Статьи, беседы, проповеди, письма

Говорят:

— Надо любить врагов. Как же я буду убивать того, кого люблю? Если я люблю — он уже не враг. Если не враг — нельзя убивать.

Да! Надо любить врагов! Но где сказано, что не надо любить мирных, ни в чём не повинных жителей? А если вы будете любить и их — тогда отпадает вопрос о враге. Не потому вы должны защитить беззащитного оружием, что должны"ненавидеть"злодея, а потому, что у вас нет иного способа защитить жертву, которую вы любите по–христиански, от злодея, которого вы тоже любите по–христиански. Вы знаете, что убийство неизбежно — и только потому делаете выбор.

Умыть руки и сказать — я люблю и того и другого одинаково — это значит впасть в такой догматизм, который граничит с самым безнадёжным фарисейским лицемерием. Во–первых, такаяодинаковая любовь фактически невозможна, но если бы и была возможна — остаётся ещё, кроме любви, чувство справедливости — и оно должно было бы заставить сделать выбор в пользу невинной жертвы.

Нельзя отмахиваться от вопроса и говорить:

— Я знаю одно: не убий! Это заповедь Божия. Пусть убивает злодей — я заповеди не нарушу.

Нет, нарушишь! Потому что, сколько бы ты ни оправдывался"формальной отпиской", что ты не взводил курка винтовки, значит, не убивал, — для совести,"по существу", останется непреложным, что всякий, имевший возможность защитить от убийцы и не сделавший этого, — сам участник убийства.

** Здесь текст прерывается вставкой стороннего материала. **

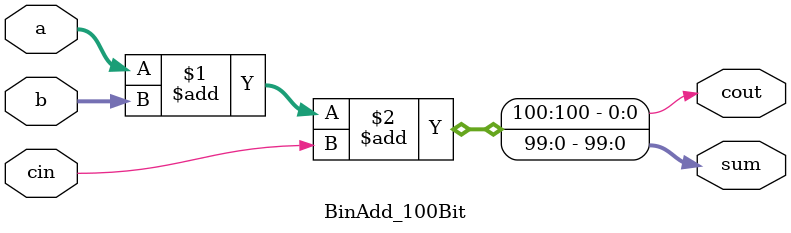
<source format=v>
module BinAdd_100Bit (
    input [99:0] a, b,
    input cin,
    output cout,
    output [99:0] sum
);
    // Concatenate cout to sum for overflow
    assign {cout,sum} = a + b + cin;     
endmodule

</source>
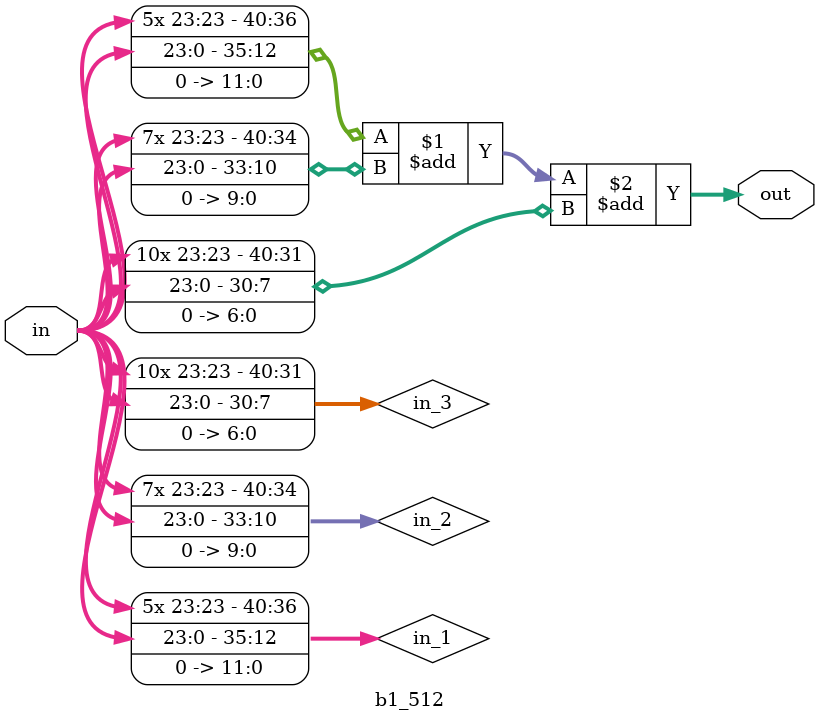
<source format=v>
module b1_512(in,out);
input[23:0]in;
output[40:0]out;

wire[40:0]in_1;
wire[40:0]in_2;
wire[40:0]in_3;

//25+1位整数,16位小数
assign in_1[40:0]={{5{in[23]}},in[23:0],{12{1'b0}}};//>>4
assign in_2[40:0]={{7{in[23]}},in[23:0],{10{1'b0}}};//>>6
assign in_3[40:0]={{10{in[23]}},in[23:0],{7{1'b0}}};//>>9

assign out[40:0]=in_1[40:0]+in_2[40:0]+in_3[40:0];
endmodule
</source>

Что за оправдание, что ты"любишь врагов"и потому не мог убить злодея, — когда ты мог допустить убийство невинной жертвы? Вы вместе с злодеем убивали её — один спускал курок, другой, имея возможность убить преступника, не помешал ему свершить преступление.

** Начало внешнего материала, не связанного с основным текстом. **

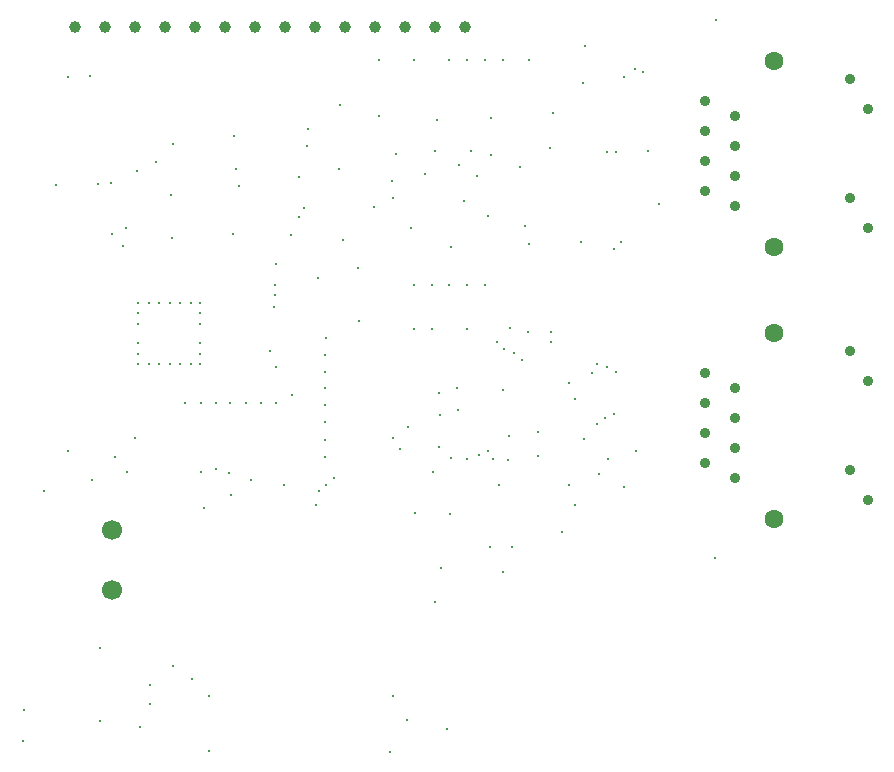
<source format=gbr>
%TF.GenerationSoftware,KiCad,Pcbnew,8.0.0*%
%TF.CreationDate,2024-03-19T23:16:41-04:00*%
%TF.ProjectId,Ethernet_Dev_Board,45746865-726e-4657-945f-4465765f426f,rev?*%
%TF.SameCoordinates,Original*%
%TF.FileFunction,Plated,1,4,PTH,Drill*%
%TF.FilePolarity,Positive*%
%FSLAX46Y46*%
G04 Gerber Fmt 4.6, Leading zero omitted, Abs format (unit mm)*
G04 Created by KiCad (PCBNEW 8.0.0) date 2024-03-19 23:16:41*
%MOMM*%
%LPD*%
G01*
G04 APERTURE LIST*
%TA.AperFunction,ViaDrill*%
%ADD10C,0.300000*%
%TD*%
%TA.AperFunction,ComponentDrill*%
%ADD11C,0.900000*%
%TD*%
%TA.AperFunction,ComponentDrill*%
%ADD12C,1.000000*%
%TD*%
%TA.AperFunction,ComponentDrill*%
%ADD13C,1.600000*%
%TD*%
%TA.AperFunction,ComponentDrill*%
%ADD14C,1.700000*%
%TD*%
G04 APERTURE END LIST*
D10*
X80400000Y-108000000D03*
X80500000Y-105400000D03*
X82199265Y-86849265D03*
X83200000Y-60900000D03*
X84200000Y-51800000D03*
X84201000Y-83439000D03*
X86106000Y-51689000D03*
X86233000Y-85852000D03*
X86741000Y-60833000D03*
X86886742Y-106313258D03*
X86900000Y-100100000D03*
X87884000Y-60706000D03*
X87950000Y-65050000D03*
X88200000Y-83900000D03*
X88900000Y-66040000D03*
X89154000Y-64516000D03*
X89200000Y-85200000D03*
X89916000Y-82296000D03*
X90043000Y-59690000D03*
X90170000Y-70866000D03*
X90170000Y-71755000D03*
X90170000Y-72644000D03*
X90170000Y-74295000D03*
X90170000Y-75184000D03*
X90170000Y-76073000D03*
X90300000Y-106800000D03*
X91059000Y-70866000D03*
X91059000Y-76073000D03*
X91167000Y-104883000D03*
X91186000Y-103251000D03*
X91694000Y-58928000D03*
X91948000Y-70866000D03*
X91948000Y-76073000D03*
X92837000Y-70866000D03*
X92837000Y-76073000D03*
X92964000Y-61722000D03*
X93000000Y-65400000D03*
X93091000Y-101600000D03*
X93100000Y-57400000D03*
X93726000Y-70866000D03*
X93726000Y-76073000D03*
X94107000Y-79375000D03*
X94615000Y-70866000D03*
X94615000Y-76073000D03*
X94742000Y-102743000D03*
X95377000Y-70866000D03*
X95377000Y-71755000D03*
X95377000Y-72644000D03*
X95377000Y-74295000D03*
X95377000Y-75184000D03*
X95377000Y-76073000D03*
X95500000Y-85200000D03*
X95504000Y-79375000D03*
X95758000Y-88265000D03*
X96100000Y-108800000D03*
X96139000Y-104140000D03*
X96774000Y-79375000D03*
X96774000Y-84963000D03*
X97800000Y-85300000D03*
X97925000Y-79375000D03*
X98044000Y-87122000D03*
X98171000Y-65029000D03*
X98300000Y-56800000D03*
X98425000Y-59563000D03*
X98679000Y-60960000D03*
X99314000Y-79375000D03*
X99697600Y-85900000D03*
X100584000Y-79375000D03*
X101337765Y-74962235D03*
X101650000Y-71250000D03*
X101727000Y-69342000D03*
X101750000Y-70231000D03*
X101854000Y-67564000D03*
X101854000Y-76327000D03*
X101854000Y-79375000D03*
X102500000Y-86300000D03*
X103124000Y-65151000D03*
X103200000Y-78700000D03*
X103759000Y-63627000D03*
X103800000Y-60200000D03*
X104196000Y-62865000D03*
X104400000Y-57600000D03*
X104546000Y-56200000D03*
X105226391Y-88039713D03*
X105354000Y-68800000D03*
X105458000Y-86850000D03*
X106000000Y-75300000D03*
X106000000Y-76700000D03*
X106000000Y-78100000D03*
X106000000Y-79500000D03*
X106000000Y-81000000D03*
X106000000Y-82500000D03*
X106000000Y-83900000D03*
X106018329Y-86279005D03*
X106089000Y-73900000D03*
X106700000Y-85700000D03*
X107150000Y-59563000D03*
X107200000Y-54100000D03*
X107500000Y-65600000D03*
X108750000Y-67900000D03*
X108800000Y-72400000D03*
X110109000Y-62738000D03*
X110500000Y-50300000D03*
X110500000Y-55100000D03*
X111500000Y-108900000D03*
X111633000Y-60579000D03*
X111760000Y-61976000D03*
X111760000Y-82296000D03*
X111760000Y-104140000D03*
X112000000Y-58300000D03*
X112350000Y-83250000D03*
X112900000Y-106200000D03*
X113000000Y-81400000D03*
X113284000Y-64516000D03*
X113500000Y-50300000D03*
X113500000Y-69342000D03*
X113500000Y-73100000D03*
X113600000Y-88700000D03*
X114427000Y-59944000D03*
X115000000Y-69342000D03*
X115000000Y-73100000D03*
X115100000Y-85200000D03*
X115272663Y-58027337D03*
X115300000Y-96200000D03*
X115443000Y-55372000D03*
X115600000Y-78500000D03*
X115600000Y-83100000D03*
X115697000Y-80391000D03*
X115800000Y-93300000D03*
X116300000Y-107000000D03*
X116500000Y-50300000D03*
X116500000Y-69342000D03*
X116586000Y-88773000D03*
X116600000Y-66200000D03*
X116600000Y-84000000D03*
X117100000Y-78100000D03*
X117200000Y-80000000D03*
X117300000Y-59200000D03*
X117750000Y-62300000D03*
X117948878Y-84097486D03*
X118000000Y-50300000D03*
X118000000Y-69342000D03*
X118000000Y-73100000D03*
X118300000Y-58000000D03*
X118800000Y-60150000D03*
X119000000Y-83800000D03*
X119500000Y-50300000D03*
X119500000Y-69342000D03*
X119756239Y-83434358D03*
X119761000Y-63500000D03*
X119900000Y-91600000D03*
X120000000Y-58400000D03*
X120015000Y-55245000D03*
X120200000Y-84100000D03*
X120499479Y-74199479D03*
X120700000Y-86300000D03*
X121000000Y-50300000D03*
X121000000Y-93700000D03*
X121031000Y-78232000D03*
X121100521Y-74800521D03*
X121416841Y-84183159D03*
X121500000Y-82200000D03*
X121649479Y-73049479D03*
X121800000Y-91600000D03*
X121999479Y-75099479D03*
X122500000Y-59400000D03*
X122600521Y-75700521D03*
X122900000Y-64400000D03*
X123191636Y-73341636D03*
X123200000Y-50300000D03*
X123200000Y-65900000D03*
X124000000Y-81850000D03*
X124024265Y-83875735D03*
X125000000Y-57800000D03*
X125100000Y-73375000D03*
X125100000Y-74225000D03*
X125300000Y-54800000D03*
X126000000Y-90300000D03*
X126600000Y-77700000D03*
X126600000Y-86300000D03*
X127100000Y-79000000D03*
X127100000Y-88000000D03*
X127600000Y-65700000D03*
X127800000Y-52300000D03*
X127900000Y-82400000D03*
X128016000Y-49149000D03*
X128600000Y-76800000D03*
X128950000Y-76050000D03*
X129032000Y-81153000D03*
X129200000Y-85400000D03*
X129667000Y-80645000D03*
X129800000Y-76300000D03*
X129823655Y-58104876D03*
X129900000Y-84100000D03*
X130399479Y-66300521D03*
X130429000Y-80264000D03*
X130600000Y-76700000D03*
X130625000Y-58074998D03*
X131000521Y-65699479D03*
X131300000Y-51800000D03*
X131300000Y-86500000D03*
X132200000Y-51100000D03*
X132300000Y-83400000D03*
X132900000Y-51300000D03*
X133300000Y-58000000D03*
X134200000Y-62500000D03*
X139000000Y-92500000D03*
X139100000Y-46900000D03*
D11*
%TO.C,J301*%
X138144000Y-53805000D03*
X138144000Y-56345000D03*
X138144000Y-58885000D03*
X138144000Y-61425000D03*
%TO.C,J201*%
X138144000Y-76840000D03*
X138144000Y-79380000D03*
X138144000Y-81920000D03*
X138144000Y-84460000D03*
%TO.C,J301*%
X140684000Y-55075000D03*
X140684000Y-57615000D03*
X140684000Y-60155000D03*
X140684000Y-62695000D03*
%TO.C,J201*%
X140684000Y-78110000D03*
X140684000Y-80650000D03*
X140684000Y-83190000D03*
X140684000Y-85730000D03*
%TO.C,J301*%
X150412000Y-51924000D03*
X150412000Y-62036000D03*
%TO.C,J201*%
X150412000Y-74959000D03*
X150412000Y-85071000D03*
%TO.C,J301*%
X151932000Y-54466000D03*
X151932000Y-64574000D03*
%TO.C,J201*%
X151932000Y-77501000D03*
X151932000Y-87609000D03*
D12*
%TO.C,J402*%
X84790000Y-47500000D03*
X87330000Y-47500000D03*
X89870000Y-47500000D03*
X92410000Y-47500000D03*
X94950000Y-47500000D03*
X97490000Y-47500000D03*
X100030000Y-47500000D03*
X102570000Y-47500000D03*
X105110000Y-47500000D03*
X107650000Y-47500000D03*
X110190000Y-47500000D03*
X112730000Y-47500000D03*
X115270000Y-47500000D03*
X117810000Y-47500000D03*
D13*
%TO.C,J301*%
X143984000Y-50375000D03*
X143984000Y-66125000D03*
%TO.C,J201*%
X143984000Y-73410000D03*
X143984000Y-89160000D03*
D14*
%TO.C,J101*%
X87970000Y-90130000D03*
X87970000Y-95210000D03*
M02*

</source>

Ссылаться на волю Божию и искать в ней оправдания своему попустительству невозможно!

Нельзя говорить:

— Я исполню заповедь"не убий" — это мой долг, — а там пусть будет воля Божия!

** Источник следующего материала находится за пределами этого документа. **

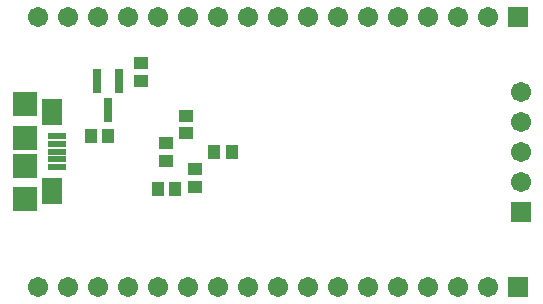
<source format=gbs>
G04*
G04 #@! TF.GenerationSoftware,Altium Limited,Altium Designer,22.4.2 (48)*
G04*
G04 Layer_Color=16711935*
%FSLAX26Y26*%
%MOIN*%
G70*
G04*
G04 #@! TF.SameCoordinates,6CEC26E3-1FB6-4E6F-AFBB-73261986176E*
G04*
G04*
G04 #@! TF.FilePolarity,Negative*
G04*
G01*
G75*
%ADD20R,0.039496X0.045402*%
%ADD21R,0.045402X0.039496*%
%ADD26C,0.067055*%
%ADD27R,0.067055X0.067055*%
%ADD28R,0.067055X0.067055*%
%ADD42R,0.031622X0.078866*%
%ADD43R,0.082677X0.078740*%
%ADD44R,0.061024X0.023622*%
%ADD45R,0.070866X0.090551*%
%ADD46R,0.082677X0.082677*%
D20*
X275591Y602362D02*
D03*
X334646D02*
D03*
X746063Y551181D02*
D03*
X687008D02*
D03*
X558071Y425197D02*
D03*
X499016D02*
D03*
D21*
X442913Y847441D02*
D03*
Y788386D02*
D03*
X593504Y612205D02*
D03*
Y671260D02*
D03*
X527559Y519685D02*
D03*
Y578740D02*
D03*
X625000Y435039D02*
D03*
Y494094D02*
D03*
D26*
X1708661Y751181D02*
D03*
Y651181D02*
D03*
Y551181D02*
D03*
Y451181D02*
D03*
X100000Y1001181D02*
D03*
X200000D02*
D03*
X300000D02*
D03*
X400000D02*
D03*
X500000D02*
D03*
X600000D02*
D03*
X700000D02*
D03*
X800000D02*
D03*
X900000D02*
D03*
X1000000D02*
D03*
X1100000D02*
D03*
X1200000D02*
D03*
X1300000D02*
D03*
X1400000D02*
D03*
X1500000D02*
D03*
X1600000D02*
D03*
Y101181D02*
D03*
X1500000D02*
D03*
X1400000D02*
D03*
X1300000D02*
D03*
X1200000D02*
D03*
X1100000D02*
D03*
X1000000D02*
D03*
X900000D02*
D03*
X800000D02*
D03*
X700000D02*
D03*
X600000D02*
D03*
X500000D02*
D03*
X400000D02*
D03*
X300000D02*
D03*
X200000D02*
D03*
X100000D02*
D03*
D27*
X1708661Y351181D02*
D03*
D28*
X1700000Y1001181D02*
D03*
Y101181D02*
D03*
D42*
X296260Y785433D02*
D03*
X371063D02*
D03*
X333661Y690945D02*
D03*
D43*
X58071Y708661D02*
D03*
Y393701D02*
D03*
D44*
X164370Y525591D02*
D03*
Y602362D02*
D03*
Y576772D02*
D03*
Y551181D02*
D03*
Y500000D02*
D03*
D45*
X146654Y683071D02*
D03*
Y419291D02*
D03*
D46*
X58071Y503937D02*
D03*
Y598425D02*
D03*
M02*

</source>
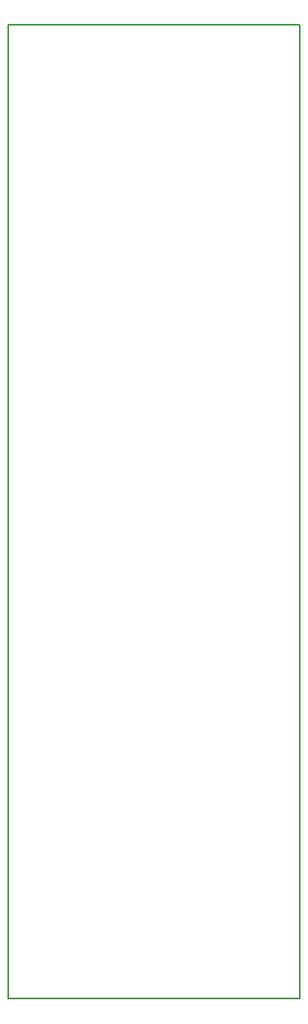
<source format=gbr>
%TF.GenerationSoftware,Altium Limited,Altium Designer,24.3.1 (35)*%
G04 Layer_Color=32896*
%FSLAX45Y45*%
%MOMM*%
%TF.SameCoordinates,0FFCB549-CC09-4AA2-A398-349E3E2AD51F*%
%TF.FilePolarity,Positive*%
%TF.FileFunction,Other,Board*%
%TF.Part,Single*%
G01*
G75*
%TA.AperFunction,NonConductor*%
%ADD25C,0.20000*%
D25*
X0Y0D02*
Y10000000D01*
Y0D02*
X3000000D01*
Y10000000D01*
X0D02*
X3000000D01*
%TF.MD5,6b24cd9c7bfa14608f154596a0075e0c*%
M02*

</source>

Ведь не без воли Божией и жизнь создаёт такие условия, при которых приходится христианам делать этот страшный выбор между двумя неизбежными убийствами. Не без воли Божией попускаются и злодейские нашествия, и конечно, не без воли Божией поднимают христиане свой меч на защиту невинных людей, точно так же как не без воли Божией некоторые отказываются"от воинской повинности". Значит,"воля Божия"не снимает с нас моральной ответственности за то или иное решение вопроса:"Как поступить в данном случае?"

На формальном основании отказывать в защите и, вместо того чтобы слушаться голоса любви, побуждающего взяться за оружие, повиноваться мёртвой букве, приказывающей его бросить, — а потом ссылаться на"волю Божию" — это значит проповедовать моральное самоубийство.

Итак, при неизбежности выбора между двумя убийствами вопрос сводится к тому, кого считать в данном столкновении злодеем и кого невинною жертвой. Другими словами, вопрос переносится совсем в другую плоскость. Речь идёт уже не о том, допустима или недопустима война в принципе, а какая именно война допустима. Здесь христианин стоит перед оценкой не самой войны, а тех целей, которые она преследует. Отсюда ясно, что христианство допускает войну во имя тех задач, которые совпадают с христианскими идеалами. В несправедливой войне"нехристианским"является не самая война, а та несправедливость, во имя которой она ведётся. И напротив, война благословляется Церковью только в той мере, в какой может быть благословенна её конечная цель.